• **DIRECTIONS FOR THIS TASK**:
From the very first line down to the line containing "potted plant: present [531,381,565,439]", write out the material exactly as it appears, and no more.

------ SOURCE RECORDS ------

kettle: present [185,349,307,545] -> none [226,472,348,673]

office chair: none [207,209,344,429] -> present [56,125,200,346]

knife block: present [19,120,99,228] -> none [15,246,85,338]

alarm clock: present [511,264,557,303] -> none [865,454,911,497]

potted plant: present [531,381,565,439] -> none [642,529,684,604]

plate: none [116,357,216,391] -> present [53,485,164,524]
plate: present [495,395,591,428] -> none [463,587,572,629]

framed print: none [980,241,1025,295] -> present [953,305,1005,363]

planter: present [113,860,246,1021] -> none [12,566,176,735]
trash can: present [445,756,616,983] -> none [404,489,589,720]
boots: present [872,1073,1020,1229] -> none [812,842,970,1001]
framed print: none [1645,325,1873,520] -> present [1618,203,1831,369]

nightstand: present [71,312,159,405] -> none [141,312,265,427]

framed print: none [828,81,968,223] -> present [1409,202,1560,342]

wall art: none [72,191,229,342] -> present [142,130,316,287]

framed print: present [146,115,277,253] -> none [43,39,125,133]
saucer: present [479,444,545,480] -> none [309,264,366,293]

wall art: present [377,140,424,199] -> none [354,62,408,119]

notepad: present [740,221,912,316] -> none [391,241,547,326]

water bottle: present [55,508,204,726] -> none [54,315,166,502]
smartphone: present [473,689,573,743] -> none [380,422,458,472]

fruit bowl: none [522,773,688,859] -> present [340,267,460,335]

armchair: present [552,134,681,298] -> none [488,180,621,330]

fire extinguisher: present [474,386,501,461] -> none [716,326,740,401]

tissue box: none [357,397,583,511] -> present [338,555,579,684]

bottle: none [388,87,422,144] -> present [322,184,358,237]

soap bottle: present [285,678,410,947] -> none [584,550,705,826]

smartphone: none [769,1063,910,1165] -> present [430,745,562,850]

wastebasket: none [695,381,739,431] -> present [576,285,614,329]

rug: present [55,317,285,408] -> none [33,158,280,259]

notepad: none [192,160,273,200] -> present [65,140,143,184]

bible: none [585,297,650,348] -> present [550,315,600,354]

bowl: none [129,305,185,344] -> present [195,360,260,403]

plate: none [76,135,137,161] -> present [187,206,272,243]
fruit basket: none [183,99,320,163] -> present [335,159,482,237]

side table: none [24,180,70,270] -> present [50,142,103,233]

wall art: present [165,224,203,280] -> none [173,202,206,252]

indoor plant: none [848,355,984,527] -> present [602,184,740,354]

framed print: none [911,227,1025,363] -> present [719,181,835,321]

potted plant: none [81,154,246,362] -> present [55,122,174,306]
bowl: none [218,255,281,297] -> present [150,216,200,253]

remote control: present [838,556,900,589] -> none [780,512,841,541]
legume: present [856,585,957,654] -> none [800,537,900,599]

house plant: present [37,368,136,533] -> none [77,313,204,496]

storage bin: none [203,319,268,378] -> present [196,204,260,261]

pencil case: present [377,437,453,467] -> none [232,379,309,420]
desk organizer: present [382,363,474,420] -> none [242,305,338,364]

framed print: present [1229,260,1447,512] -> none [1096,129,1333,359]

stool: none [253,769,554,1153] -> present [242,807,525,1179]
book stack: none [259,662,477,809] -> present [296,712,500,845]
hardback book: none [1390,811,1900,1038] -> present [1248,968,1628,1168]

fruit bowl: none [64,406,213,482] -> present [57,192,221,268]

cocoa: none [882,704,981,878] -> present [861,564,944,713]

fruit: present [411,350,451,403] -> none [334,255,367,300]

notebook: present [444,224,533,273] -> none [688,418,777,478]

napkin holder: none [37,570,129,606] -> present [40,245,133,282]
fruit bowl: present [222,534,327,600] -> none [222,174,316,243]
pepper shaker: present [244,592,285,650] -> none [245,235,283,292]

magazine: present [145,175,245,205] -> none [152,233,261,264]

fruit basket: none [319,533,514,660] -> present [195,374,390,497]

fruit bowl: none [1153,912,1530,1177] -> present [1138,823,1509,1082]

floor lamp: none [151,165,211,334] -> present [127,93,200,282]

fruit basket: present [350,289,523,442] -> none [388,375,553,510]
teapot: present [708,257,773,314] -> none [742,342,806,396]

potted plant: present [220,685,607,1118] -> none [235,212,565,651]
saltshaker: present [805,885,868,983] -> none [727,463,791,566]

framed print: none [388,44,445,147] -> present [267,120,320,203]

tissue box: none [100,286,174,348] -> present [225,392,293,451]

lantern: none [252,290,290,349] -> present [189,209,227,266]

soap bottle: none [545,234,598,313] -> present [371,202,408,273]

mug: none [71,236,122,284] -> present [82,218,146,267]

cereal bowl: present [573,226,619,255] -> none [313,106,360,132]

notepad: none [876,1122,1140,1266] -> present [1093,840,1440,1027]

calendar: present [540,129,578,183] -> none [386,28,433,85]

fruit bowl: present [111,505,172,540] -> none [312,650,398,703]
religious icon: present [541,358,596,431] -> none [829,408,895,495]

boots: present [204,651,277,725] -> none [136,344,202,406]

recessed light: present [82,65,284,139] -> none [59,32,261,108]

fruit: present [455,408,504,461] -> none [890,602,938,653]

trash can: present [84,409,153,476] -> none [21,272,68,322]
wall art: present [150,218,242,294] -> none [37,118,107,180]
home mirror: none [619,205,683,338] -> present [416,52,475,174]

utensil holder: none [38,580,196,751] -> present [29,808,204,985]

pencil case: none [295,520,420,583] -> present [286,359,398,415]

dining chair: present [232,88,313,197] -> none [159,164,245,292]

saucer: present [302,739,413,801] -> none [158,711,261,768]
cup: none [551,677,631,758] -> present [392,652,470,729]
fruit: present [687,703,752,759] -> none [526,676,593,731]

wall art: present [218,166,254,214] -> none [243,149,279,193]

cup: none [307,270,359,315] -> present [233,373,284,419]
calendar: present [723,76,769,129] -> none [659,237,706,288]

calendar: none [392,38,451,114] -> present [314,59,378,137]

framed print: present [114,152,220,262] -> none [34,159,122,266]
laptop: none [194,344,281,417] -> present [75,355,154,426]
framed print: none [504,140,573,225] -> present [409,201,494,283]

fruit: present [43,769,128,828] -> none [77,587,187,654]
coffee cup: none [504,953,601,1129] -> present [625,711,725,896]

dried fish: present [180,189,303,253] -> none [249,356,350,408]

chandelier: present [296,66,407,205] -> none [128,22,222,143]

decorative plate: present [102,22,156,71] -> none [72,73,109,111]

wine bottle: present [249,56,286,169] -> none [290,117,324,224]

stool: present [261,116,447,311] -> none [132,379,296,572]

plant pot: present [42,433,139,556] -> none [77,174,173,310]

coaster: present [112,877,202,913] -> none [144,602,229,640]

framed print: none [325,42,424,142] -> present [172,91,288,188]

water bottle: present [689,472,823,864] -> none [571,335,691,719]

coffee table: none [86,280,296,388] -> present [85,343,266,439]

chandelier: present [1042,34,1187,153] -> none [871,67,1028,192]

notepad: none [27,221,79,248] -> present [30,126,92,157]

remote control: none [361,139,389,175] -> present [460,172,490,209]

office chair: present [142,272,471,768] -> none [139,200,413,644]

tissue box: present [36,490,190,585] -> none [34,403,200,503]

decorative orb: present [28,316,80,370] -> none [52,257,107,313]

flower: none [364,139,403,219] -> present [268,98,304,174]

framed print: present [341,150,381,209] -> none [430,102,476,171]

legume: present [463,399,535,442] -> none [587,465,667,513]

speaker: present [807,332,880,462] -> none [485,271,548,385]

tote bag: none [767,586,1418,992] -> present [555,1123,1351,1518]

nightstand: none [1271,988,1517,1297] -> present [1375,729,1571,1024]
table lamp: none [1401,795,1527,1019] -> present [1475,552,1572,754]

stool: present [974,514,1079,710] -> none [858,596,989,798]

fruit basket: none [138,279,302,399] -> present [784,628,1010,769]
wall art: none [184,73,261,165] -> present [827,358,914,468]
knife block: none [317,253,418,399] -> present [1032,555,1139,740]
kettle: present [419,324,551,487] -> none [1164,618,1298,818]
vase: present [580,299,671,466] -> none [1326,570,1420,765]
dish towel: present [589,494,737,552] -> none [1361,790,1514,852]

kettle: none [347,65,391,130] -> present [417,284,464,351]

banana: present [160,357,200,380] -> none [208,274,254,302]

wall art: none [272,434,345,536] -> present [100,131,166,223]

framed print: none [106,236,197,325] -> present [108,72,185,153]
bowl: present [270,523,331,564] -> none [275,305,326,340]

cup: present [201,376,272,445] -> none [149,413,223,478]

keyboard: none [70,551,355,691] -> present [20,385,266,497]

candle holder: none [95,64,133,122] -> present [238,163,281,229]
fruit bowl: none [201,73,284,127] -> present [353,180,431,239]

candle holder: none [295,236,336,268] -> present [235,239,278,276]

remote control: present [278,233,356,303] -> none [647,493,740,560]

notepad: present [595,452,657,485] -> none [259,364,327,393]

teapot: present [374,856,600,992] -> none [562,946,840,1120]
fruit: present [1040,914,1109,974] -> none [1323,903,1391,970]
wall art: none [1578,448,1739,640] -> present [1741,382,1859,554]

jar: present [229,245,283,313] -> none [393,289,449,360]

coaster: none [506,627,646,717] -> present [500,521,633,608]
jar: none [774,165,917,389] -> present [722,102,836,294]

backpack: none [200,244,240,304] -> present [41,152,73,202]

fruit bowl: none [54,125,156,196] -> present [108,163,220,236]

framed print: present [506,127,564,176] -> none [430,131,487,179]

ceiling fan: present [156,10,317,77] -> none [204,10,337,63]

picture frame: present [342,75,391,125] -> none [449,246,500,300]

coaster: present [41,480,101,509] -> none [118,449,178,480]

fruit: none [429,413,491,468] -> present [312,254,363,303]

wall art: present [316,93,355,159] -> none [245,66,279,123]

------

• **RESPONSE FOR THIS EXERCISE**:
kettle: present [185,349,307,545] -> none [226,472,348,673]

office chair: none [207,209,344,429] -> present [56,125,200,346]

knife block: present [19,120,99,228] -> none [15,246,85,338]

alarm clock: present [511,264,557,303] -> none [865,454,911,497]

potted plant: present [531,381,565,439] -> none [642,529,684,604]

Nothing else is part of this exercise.